Theresa Boedeker says
Yup, although I heard an older man say he was not old. He was chronologically mature. 🙂
Lisa notes... says
I found out last year that I was also critically low on iron. And thankfully, like you, I was able to take supplements and get it back to a healthy level. We do have to pay attention to our bodies as well as our minds and souls. God gives us a complete package for a reason. Thanks, Theresa!
Theresa Boedeker says
So right you are, Lisa. We are a complete package and need to pay attention to all the parts God gives us.

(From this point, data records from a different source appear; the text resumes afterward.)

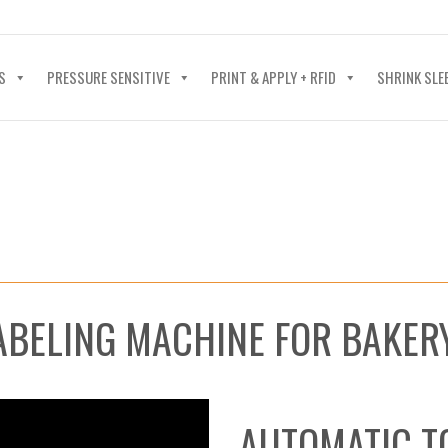
40-602-4700
S
PRESSURE SENSITIVE
PRINT & APPLY + RFID
SHRINK SLE
ABELING MACHINE FOR BAKE
AUTOMATIC T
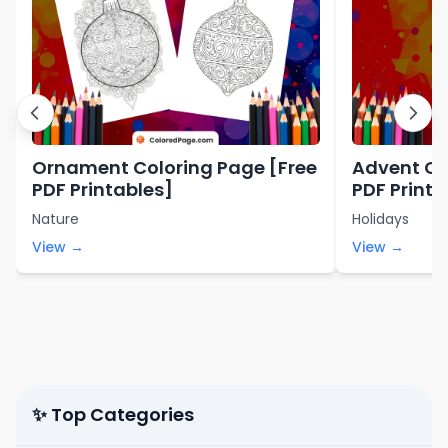
Ornament Coloring Page [Free
Advent Co
PDF Printables]
PDF Printa
Nature
Holidays
View →
View →
✨ Top Categories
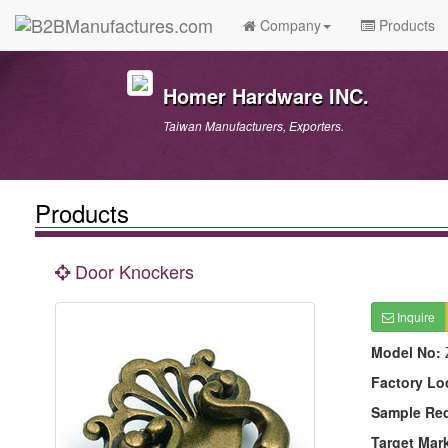
Company
Products
Homer Hardware INC.
Taiwan Manufacturers, Exporters.
Products
Door Knockers
Inquire
Model No:
Factory Lo
Sample Re
Target Mar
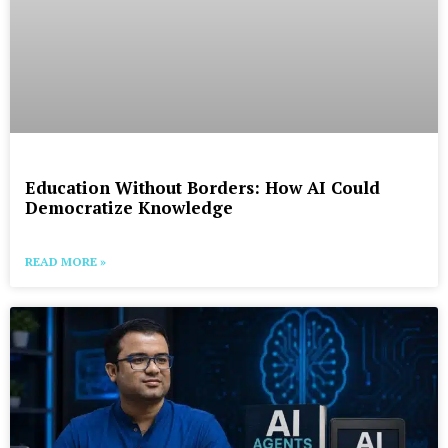
Education Without Borders: How AI Could
Democratize Knowledge
READ MORE »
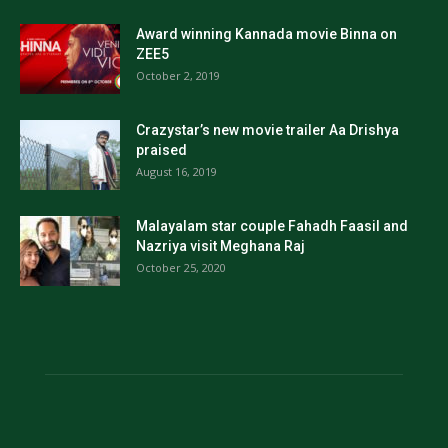
Award winning Kannada movie Binna on
ZEE5
October 2, 2019
Crazystar’s new movie trailer Aa Drishya
praised
August 16, 2019
Malayalam star couple Fahadh Faasil and
Nazriya visit Meghana Raj
October 25, 2020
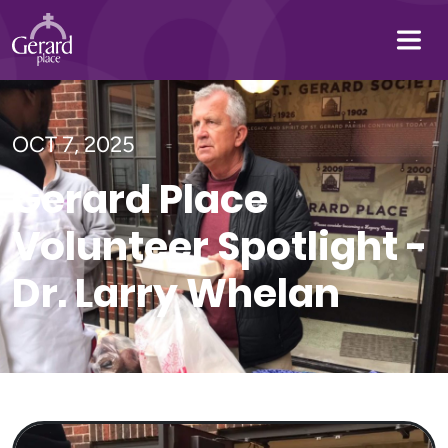
OCT 7, 2025
Gerard Place
Volunteer Spotlight -
Dr. Larry Whelan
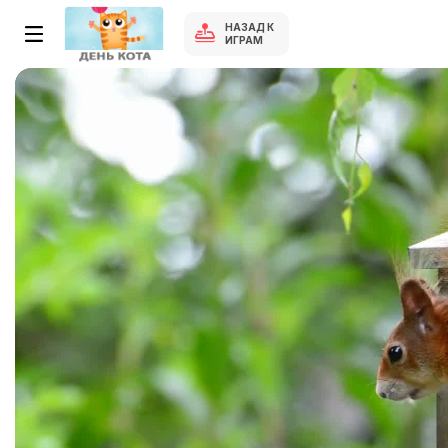
НАЗАД К
ИГРАМ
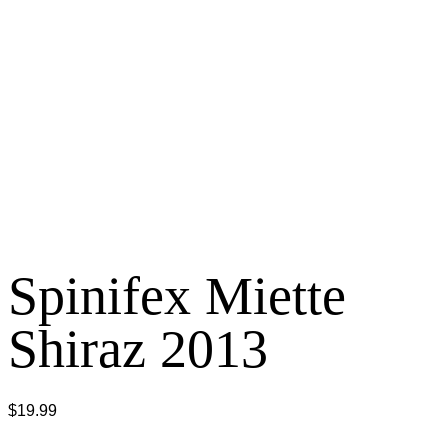
Spinifex Miette
Shiraz 2013
$
19.99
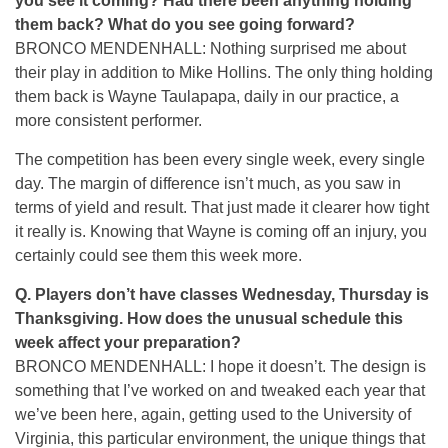
you see it coming? Had there been anything holding
them back? What do you see going forward?
BRONCO MENDENHALL: Nothing surprised me about
their play in addition to Mike Hollins. The only thing holding
them back is Wayne Taulapapa, daily in our practice, a
more consistent performer.
The competition has been every single week, every single
day. The margin of difference isn’t much, as you saw in
terms of yield and result. That just made it clearer how tight
it really is. Knowing that Wayne is coming off an injury, you
certainly could see them this week more.
Q. Players don’t have classes Wednesday, Thursday is
Thanksgiving. How does the unusual schedule this
week affect your preparation?
BRONCO MENDENHALL: I hope it doesn’t. The design is
something that I’ve worked on and tweaked each year that
we’ve been here, again, getting used to the University of
Virginia, this particular environment, the unique things that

Glad you figured out you were low on iron too. I am so thankful that the solution to low iron was pretty easy.
adaughtersgiftoflove says
Very good ideas, I would say to my younger self to have faith and not let people discourage you, not to worry so much, just breathe. You have truth in your heart, you deserve to love and be loved, Just me talking to myself. Good idea to write it out and share with younger people.
Theresa Boedeker says
Rebecca, thanks for your comments. Those are all great things to tell our younger self.
Lois Flowers says
I’m glad you were able to figure out what the problem was and get it fixed, Theresa. I am so thankful for the older women in my life who have given me life advice without even realizing it, just by being transparent in our friendships. Your point about menopause is a good one … this is something that is talked about much, I don’t think and learning about it by experience can be a very lonely endeavor. Wonderful post and lovely pics!
Theresa Boedeker says
I am so glad the problem was identified and fixed too. It’s amazing how slowly something can sneak up on us. Another advantage of friendships with other women of all ages, if we are all transparent they can help us and we can help them. And all without even knowing it. I have a friend who has been very transparent about menopause for over the last 12 years. And while I am not there yet, it has been so helpful and get me thinking about it and knowing what to expect and knowing there is help. Listening to her go through it has given me a good perspective. It reminds me of the time I was in labor with my first child and my mom said, “Theresa, no one is in labor for the rest of their life.”
CrystalStorms.me says
Important reminders, Theresa. I’ve struggled with iron and thyroid issues in the past, and it’s hard when we’re not feeling our best. Thank you for the encouragement that we’re worth taking care of.
Theresa Boedeker says
Yes. We are so worth it. My husband likes to remind me that I need to take care of myself because he needs me. When we take care of ourselves we are helping ourself and those around us.